China envoy says Beijing not now sending arms to Russia

AFP , Sunday 20 Mar 2022

China's ambassador to the US said Sunday his country was not sending weapons to Russia for use in Ukraine, but he did not definitively rule out the possibility Beijing might do so in the future.

Qin Gang
Chinese Ambassador Qin Gang

In a lengthy phone call Friday, US President Joe Biden warned his Chinese counterpart Xi Jinping that there would be "consequences" if Beijing provided material support to Moscow as it prosecutes its war against Kyiv.

Asked Sunday on CBS whether China might send money or weapons to Russia, Ambassador Qin Gang spoke about the present, saying: "There is misinformation about China providing military assistance to Russia. We reject that."

Instead, "what China is doing is sending food, medicine, sleeping bags, and baby formula, not weapons and ammunition to any party," he said.

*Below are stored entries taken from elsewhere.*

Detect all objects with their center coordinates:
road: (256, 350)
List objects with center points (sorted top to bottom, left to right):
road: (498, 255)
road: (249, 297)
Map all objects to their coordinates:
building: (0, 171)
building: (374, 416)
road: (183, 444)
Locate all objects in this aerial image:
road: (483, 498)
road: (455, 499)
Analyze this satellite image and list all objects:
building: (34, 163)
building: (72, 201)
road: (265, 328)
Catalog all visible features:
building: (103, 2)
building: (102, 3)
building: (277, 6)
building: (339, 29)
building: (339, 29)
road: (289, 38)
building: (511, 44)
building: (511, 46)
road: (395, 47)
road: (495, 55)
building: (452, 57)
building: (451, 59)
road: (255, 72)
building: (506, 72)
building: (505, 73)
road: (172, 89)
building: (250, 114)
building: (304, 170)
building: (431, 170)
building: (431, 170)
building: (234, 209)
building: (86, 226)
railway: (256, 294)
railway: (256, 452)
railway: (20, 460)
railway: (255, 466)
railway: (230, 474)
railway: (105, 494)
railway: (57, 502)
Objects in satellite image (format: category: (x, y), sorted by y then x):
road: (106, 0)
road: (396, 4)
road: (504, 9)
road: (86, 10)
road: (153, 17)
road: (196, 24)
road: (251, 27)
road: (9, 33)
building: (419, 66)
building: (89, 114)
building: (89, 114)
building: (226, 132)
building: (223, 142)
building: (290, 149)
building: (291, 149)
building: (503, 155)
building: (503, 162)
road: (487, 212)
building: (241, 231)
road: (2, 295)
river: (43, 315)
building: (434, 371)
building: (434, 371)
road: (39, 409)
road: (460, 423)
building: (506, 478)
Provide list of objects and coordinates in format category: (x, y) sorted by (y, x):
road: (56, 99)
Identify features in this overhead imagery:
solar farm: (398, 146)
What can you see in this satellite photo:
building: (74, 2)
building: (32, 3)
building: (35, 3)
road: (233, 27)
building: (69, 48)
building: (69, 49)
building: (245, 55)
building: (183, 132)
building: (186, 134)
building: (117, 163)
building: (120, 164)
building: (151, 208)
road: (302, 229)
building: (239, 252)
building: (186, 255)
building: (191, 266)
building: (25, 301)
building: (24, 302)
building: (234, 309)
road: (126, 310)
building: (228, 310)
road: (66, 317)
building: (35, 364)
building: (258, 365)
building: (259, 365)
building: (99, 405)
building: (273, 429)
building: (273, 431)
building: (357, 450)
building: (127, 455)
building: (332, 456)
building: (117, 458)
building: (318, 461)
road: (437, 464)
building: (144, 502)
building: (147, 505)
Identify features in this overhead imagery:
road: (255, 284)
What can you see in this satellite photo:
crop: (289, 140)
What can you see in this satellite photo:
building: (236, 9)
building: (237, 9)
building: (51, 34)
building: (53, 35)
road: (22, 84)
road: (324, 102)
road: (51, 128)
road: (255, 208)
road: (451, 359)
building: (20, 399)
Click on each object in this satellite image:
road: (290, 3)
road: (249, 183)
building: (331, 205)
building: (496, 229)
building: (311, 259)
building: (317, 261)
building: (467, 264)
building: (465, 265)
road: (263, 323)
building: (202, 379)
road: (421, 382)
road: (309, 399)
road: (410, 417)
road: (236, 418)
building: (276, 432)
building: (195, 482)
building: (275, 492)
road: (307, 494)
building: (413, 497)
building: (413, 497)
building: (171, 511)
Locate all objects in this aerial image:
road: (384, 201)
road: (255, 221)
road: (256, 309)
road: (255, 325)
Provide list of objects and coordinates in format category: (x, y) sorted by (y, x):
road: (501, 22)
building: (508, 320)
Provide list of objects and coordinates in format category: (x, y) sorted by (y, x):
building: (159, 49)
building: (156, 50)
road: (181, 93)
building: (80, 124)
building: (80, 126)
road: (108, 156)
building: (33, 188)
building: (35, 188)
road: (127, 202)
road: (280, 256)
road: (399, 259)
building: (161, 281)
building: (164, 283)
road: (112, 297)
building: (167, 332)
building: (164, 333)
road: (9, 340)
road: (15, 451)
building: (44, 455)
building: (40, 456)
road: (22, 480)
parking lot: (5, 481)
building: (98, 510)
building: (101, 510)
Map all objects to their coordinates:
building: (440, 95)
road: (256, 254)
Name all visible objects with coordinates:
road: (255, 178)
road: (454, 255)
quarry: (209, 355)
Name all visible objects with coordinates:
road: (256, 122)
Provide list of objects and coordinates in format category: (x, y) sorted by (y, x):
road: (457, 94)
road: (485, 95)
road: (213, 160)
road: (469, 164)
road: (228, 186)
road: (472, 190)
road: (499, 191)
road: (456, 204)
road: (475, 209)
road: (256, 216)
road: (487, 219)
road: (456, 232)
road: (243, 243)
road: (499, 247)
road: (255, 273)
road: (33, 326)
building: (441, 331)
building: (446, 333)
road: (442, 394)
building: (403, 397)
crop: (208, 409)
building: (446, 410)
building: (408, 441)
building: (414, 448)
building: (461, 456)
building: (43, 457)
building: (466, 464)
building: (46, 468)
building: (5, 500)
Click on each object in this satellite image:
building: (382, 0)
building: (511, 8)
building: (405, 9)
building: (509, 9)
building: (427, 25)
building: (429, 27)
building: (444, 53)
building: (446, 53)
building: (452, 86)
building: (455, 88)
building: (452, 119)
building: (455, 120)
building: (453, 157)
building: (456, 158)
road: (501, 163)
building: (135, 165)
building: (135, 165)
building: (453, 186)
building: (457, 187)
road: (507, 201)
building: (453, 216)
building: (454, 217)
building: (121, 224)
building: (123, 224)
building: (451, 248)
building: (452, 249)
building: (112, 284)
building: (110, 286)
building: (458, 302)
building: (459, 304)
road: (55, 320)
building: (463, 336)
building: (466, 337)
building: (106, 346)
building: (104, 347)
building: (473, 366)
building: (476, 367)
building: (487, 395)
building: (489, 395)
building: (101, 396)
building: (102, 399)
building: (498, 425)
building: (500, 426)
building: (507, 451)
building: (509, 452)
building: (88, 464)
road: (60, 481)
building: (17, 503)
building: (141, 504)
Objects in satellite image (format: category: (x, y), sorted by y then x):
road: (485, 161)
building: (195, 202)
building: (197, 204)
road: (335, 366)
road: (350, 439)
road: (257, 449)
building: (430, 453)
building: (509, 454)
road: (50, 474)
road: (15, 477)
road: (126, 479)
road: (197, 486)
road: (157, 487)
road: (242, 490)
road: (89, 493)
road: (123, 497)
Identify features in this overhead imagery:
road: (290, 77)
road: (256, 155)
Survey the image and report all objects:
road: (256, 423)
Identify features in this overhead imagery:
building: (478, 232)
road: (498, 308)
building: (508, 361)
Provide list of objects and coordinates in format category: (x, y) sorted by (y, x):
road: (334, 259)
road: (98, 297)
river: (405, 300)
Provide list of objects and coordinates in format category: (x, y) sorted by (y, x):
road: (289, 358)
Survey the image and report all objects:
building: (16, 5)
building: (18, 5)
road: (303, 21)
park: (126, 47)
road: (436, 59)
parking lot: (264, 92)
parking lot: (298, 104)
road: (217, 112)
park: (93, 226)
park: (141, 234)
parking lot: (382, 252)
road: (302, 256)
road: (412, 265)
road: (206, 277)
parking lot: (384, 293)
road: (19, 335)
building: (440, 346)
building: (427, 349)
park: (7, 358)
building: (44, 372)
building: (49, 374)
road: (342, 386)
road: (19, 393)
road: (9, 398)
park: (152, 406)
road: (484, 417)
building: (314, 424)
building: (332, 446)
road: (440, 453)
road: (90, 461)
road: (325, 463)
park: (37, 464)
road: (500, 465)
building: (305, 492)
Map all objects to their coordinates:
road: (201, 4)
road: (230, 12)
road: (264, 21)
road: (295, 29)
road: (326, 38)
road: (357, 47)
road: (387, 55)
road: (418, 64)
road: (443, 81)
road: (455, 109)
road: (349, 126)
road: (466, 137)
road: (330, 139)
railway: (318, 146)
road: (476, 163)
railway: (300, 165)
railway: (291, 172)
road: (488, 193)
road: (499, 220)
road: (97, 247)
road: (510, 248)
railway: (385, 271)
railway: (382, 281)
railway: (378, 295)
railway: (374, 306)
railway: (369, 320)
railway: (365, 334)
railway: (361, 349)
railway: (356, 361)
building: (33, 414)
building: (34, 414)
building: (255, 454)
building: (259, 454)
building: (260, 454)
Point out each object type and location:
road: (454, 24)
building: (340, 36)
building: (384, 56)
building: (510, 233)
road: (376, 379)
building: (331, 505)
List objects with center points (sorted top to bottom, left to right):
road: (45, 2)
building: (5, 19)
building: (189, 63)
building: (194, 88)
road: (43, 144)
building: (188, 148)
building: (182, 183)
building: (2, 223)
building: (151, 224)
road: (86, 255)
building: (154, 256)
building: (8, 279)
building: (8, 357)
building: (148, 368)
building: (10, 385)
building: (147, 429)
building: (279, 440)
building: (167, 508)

Beijing, which shares with Moscow a sense of hostility and resentment toward the United States, has been loath to criticize its Russian ally over the invasion of Ukraine, despite urging by US, British, and other officials.

Qin, interviewed on CBS talk show "Face the Nation," said Beijing was continuing to "promote peace talks and urge immediate cease-fire."

But the sort of public condemnation urged by many in the West "doesn't help," he said. "We need a reason. We need courage. And we need good diplomacy."

The Chinese foreign ministry has said the West must take Russian security concerns into account.

British Prime Minister Boris Johnson on Sunday lent his voice to calls for China to join in condemning the Russian invasion.

"As time goes on, and as the number of Russian atrocities mounts up, I think it becomes steadily more difficult and politically embarrassing for people either actively or passively to condone Putin's invasion," he told the Sunday Times.

Mikhailo Podolyak, a top advisor to Ukrainian President Volodymyr Zelensky, pleaded with Beijing on Saturday to "condemn Russian barbarism."

Were Beijing to deliver military support to Russia, analysts say, it could transform an already explosive transatlantic standoff into a global dispute pitting the West against the world's second-biggest economy, prompting turmoil on international markets.